## Problem description
Would you copy each line of the data below that has "them"?

## Data to use
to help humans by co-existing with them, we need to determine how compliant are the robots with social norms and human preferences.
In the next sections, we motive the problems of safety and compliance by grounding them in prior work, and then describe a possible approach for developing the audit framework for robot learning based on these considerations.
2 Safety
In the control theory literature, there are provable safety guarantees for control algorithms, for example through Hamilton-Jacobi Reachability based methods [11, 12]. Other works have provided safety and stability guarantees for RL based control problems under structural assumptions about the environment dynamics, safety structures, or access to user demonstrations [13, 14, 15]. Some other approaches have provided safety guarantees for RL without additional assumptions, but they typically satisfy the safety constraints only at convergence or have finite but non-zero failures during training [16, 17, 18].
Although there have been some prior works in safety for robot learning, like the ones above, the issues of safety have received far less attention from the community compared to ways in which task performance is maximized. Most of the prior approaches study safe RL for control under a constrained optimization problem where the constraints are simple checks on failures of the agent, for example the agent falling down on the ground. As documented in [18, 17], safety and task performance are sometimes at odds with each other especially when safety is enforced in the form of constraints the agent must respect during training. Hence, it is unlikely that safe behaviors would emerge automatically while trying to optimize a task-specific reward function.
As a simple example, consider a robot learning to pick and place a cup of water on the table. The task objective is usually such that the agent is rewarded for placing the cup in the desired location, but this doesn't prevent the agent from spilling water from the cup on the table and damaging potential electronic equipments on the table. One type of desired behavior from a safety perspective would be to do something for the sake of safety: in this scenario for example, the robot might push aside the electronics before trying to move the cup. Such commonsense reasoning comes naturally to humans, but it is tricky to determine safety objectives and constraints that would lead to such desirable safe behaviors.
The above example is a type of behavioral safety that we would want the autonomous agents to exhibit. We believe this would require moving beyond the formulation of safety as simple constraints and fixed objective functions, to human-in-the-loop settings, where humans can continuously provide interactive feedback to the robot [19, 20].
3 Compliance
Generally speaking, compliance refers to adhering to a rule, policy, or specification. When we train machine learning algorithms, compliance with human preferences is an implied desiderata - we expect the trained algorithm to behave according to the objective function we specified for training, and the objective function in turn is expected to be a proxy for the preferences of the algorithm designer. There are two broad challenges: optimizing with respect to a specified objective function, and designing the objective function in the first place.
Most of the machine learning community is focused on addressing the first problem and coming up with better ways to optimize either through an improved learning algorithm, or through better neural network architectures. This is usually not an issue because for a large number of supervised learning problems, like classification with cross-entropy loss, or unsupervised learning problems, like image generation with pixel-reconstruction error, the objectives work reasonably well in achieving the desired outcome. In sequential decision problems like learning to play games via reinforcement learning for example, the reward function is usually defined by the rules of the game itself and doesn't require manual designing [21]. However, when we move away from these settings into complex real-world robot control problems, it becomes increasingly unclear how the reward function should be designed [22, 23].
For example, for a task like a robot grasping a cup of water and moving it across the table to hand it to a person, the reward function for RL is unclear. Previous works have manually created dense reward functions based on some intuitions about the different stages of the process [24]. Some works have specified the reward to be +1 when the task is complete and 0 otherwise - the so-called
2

## Response
to help humans by co-existing with them, we need to determine how compliant are the robots with social norms and human preferences.
In the next sections, we motive the problems of safety and compliance by grounding them in prior work, and then describe a possible approach for developing the audit framework for robot learning based on these considerations.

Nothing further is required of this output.